The parties are in a nasty conflict and have filed multiple applications against each other for their daughter, who turns three this year.

In this case, the father contended that the mother was unreasonable and refused to co-parent their daughter.

He stated that after multiple meetings with her to achieve an agreement on a suitable school, he was unsuccessful and was obliged to seek the Western Cape High Court on an urgent basis.

In order to bolster his case, he stated that applications for respectable and recognized institutions for the 2025 academic year had already ended, and he had a limited amount of time to persuade the mother or lose the placement.

He said that it was too late to apply to another school of the same quality, and that the delay would jeopardize his child’s opportunity to attend one of the greatest institutions in the country.

In her response, the mother stated that the application was submitted prematurely and that the father caused the hurry by enrolling the child at the school at the last minute.

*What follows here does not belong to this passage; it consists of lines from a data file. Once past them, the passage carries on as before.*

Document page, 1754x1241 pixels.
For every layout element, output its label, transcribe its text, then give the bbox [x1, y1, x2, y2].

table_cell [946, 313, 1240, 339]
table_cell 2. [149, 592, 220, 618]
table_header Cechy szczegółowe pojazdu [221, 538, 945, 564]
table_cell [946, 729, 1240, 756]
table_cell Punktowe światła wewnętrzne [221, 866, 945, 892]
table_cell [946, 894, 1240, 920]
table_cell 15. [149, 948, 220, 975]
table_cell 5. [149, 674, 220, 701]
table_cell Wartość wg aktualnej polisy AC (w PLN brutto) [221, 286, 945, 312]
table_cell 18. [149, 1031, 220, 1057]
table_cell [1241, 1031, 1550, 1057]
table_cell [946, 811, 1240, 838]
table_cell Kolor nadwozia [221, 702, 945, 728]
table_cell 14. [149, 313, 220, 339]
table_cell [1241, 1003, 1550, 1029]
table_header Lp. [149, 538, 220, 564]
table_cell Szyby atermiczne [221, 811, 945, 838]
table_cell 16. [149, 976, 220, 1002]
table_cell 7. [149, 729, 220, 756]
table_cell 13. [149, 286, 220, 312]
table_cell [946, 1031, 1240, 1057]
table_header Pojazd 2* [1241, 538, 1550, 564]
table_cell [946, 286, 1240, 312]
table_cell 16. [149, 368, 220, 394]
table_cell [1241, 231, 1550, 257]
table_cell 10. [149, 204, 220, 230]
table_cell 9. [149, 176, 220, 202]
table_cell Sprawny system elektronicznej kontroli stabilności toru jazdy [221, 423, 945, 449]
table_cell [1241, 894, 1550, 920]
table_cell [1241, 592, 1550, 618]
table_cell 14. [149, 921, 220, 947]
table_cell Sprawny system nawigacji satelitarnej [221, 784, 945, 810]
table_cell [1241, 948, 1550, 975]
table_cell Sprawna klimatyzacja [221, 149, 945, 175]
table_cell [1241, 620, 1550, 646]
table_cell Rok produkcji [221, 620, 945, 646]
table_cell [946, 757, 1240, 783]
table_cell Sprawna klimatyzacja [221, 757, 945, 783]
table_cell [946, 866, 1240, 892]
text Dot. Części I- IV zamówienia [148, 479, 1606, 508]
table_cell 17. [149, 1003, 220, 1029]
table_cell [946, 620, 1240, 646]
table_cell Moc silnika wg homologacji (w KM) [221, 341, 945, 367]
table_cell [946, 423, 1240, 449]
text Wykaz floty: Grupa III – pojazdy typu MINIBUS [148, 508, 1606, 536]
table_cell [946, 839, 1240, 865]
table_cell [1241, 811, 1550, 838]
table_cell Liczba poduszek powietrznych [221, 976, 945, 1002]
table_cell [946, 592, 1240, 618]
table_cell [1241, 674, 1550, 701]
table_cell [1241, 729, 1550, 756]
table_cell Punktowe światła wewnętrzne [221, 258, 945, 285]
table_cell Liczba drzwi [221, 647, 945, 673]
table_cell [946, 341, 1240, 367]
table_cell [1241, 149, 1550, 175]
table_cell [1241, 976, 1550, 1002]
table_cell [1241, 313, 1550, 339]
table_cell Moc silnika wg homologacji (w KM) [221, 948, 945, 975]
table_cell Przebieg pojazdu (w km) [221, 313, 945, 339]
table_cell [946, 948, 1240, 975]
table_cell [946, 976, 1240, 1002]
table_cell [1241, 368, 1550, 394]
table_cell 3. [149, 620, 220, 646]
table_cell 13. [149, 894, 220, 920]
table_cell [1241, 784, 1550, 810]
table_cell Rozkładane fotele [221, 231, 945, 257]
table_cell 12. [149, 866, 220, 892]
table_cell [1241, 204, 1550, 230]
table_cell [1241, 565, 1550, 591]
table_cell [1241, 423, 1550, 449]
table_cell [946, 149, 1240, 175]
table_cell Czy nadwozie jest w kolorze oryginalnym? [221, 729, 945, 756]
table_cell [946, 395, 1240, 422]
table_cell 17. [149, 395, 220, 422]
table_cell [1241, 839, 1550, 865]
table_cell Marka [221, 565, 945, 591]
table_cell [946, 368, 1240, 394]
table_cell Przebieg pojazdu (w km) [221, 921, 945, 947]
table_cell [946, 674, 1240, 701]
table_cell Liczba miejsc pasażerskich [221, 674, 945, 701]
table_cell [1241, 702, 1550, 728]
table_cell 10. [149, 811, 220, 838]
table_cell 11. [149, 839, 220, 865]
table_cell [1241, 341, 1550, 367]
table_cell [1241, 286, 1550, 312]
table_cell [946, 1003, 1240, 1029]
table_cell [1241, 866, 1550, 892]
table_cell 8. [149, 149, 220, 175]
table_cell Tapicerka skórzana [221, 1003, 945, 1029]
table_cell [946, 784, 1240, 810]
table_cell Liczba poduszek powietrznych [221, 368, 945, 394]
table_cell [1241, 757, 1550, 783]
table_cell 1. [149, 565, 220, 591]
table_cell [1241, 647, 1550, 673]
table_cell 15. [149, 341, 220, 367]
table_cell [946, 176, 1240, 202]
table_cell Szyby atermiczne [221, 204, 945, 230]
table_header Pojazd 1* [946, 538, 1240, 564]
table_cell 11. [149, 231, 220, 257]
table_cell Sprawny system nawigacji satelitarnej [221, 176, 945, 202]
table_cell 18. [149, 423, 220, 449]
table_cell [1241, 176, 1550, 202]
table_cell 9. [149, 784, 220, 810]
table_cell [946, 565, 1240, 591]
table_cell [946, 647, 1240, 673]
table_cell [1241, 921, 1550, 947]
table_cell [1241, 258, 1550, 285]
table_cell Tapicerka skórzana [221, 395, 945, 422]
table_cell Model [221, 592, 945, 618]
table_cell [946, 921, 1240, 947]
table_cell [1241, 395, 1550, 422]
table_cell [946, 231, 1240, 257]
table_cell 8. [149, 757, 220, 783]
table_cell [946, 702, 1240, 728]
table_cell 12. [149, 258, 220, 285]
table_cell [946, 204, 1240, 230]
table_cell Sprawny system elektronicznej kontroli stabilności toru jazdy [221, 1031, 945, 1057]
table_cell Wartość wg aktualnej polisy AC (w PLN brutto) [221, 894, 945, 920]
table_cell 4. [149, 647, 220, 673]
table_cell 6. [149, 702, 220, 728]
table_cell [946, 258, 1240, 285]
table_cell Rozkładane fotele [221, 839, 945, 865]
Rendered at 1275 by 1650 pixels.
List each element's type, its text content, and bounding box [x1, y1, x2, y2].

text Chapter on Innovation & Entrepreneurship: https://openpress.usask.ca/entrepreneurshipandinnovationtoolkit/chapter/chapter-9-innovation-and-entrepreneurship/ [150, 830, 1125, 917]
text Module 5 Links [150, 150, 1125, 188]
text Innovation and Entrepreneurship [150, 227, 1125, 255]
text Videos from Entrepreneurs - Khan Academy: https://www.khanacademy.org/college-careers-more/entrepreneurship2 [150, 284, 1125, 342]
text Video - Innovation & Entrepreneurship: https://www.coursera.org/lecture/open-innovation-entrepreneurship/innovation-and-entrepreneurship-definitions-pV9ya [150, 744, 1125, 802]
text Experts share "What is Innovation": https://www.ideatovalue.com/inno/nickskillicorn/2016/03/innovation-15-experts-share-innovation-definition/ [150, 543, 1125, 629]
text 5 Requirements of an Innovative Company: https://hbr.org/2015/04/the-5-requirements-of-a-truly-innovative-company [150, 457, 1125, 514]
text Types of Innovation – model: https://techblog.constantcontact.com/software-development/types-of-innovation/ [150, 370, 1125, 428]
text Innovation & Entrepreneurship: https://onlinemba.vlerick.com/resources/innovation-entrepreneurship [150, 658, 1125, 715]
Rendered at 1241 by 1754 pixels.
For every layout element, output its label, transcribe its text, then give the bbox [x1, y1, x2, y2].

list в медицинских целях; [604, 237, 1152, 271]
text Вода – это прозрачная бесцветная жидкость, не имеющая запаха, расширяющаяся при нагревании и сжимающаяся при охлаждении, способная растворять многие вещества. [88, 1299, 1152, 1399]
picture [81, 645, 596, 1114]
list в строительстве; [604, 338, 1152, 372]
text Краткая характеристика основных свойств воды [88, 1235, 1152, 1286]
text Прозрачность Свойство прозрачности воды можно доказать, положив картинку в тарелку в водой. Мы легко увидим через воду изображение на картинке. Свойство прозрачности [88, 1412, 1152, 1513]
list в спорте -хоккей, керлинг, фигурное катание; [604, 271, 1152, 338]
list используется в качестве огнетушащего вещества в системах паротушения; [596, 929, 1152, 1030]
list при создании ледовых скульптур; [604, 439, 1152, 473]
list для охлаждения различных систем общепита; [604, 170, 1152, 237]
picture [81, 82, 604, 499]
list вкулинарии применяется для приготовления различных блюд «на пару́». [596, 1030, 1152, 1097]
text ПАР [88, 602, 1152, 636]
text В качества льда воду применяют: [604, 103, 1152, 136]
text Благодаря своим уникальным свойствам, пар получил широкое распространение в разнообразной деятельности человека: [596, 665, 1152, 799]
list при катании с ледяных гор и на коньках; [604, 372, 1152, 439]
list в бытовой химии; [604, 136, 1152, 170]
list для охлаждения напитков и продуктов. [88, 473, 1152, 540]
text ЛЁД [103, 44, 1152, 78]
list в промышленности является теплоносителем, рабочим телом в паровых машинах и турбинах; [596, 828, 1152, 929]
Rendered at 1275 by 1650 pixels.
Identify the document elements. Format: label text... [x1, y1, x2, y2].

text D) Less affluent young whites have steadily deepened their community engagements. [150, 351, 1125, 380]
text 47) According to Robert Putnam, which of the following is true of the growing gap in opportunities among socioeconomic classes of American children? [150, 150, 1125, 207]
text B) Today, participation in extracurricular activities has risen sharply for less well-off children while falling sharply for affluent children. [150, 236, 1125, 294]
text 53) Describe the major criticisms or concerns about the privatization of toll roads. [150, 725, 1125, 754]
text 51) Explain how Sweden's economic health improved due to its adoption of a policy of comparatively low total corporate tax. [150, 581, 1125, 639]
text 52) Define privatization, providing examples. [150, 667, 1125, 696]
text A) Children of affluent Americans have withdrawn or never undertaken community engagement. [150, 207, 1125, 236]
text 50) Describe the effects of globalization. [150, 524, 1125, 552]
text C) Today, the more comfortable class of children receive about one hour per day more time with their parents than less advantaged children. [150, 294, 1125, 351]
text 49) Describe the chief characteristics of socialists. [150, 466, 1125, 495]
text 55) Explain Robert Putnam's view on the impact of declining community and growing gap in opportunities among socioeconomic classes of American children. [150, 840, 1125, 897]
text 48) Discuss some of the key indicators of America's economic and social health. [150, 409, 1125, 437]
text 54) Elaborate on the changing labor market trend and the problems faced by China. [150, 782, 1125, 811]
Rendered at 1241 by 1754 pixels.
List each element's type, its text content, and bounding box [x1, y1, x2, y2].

The mother went on to say that their kid was not yet three years old and that enrolling her in school was not an urgent problem. She maintained that there was no evidence that the delay would create emotional or developmental harm to the child.

The matter was considered by acting Judge Rehana Khan Parker, who stated that the application was not ripe for hearing because there were no compelling reasons to bring it on an urgent basis.

The judge concluded that a few more months without school would not harm their child, who is only three years old and still wears diapers. She went on to say that their case should be resolved through mediation.

However, she claimed that the application constituted an abuse of state resources.

“It is an abuse of the court processes to skip the queue to get this court to grant an order in circumstances where only genuinely urgent matters ought to be heard.”

Parker ruled that the matter was not urgent after considering the comments made by both parties and the relevant case law.

The application was struck from the rolls.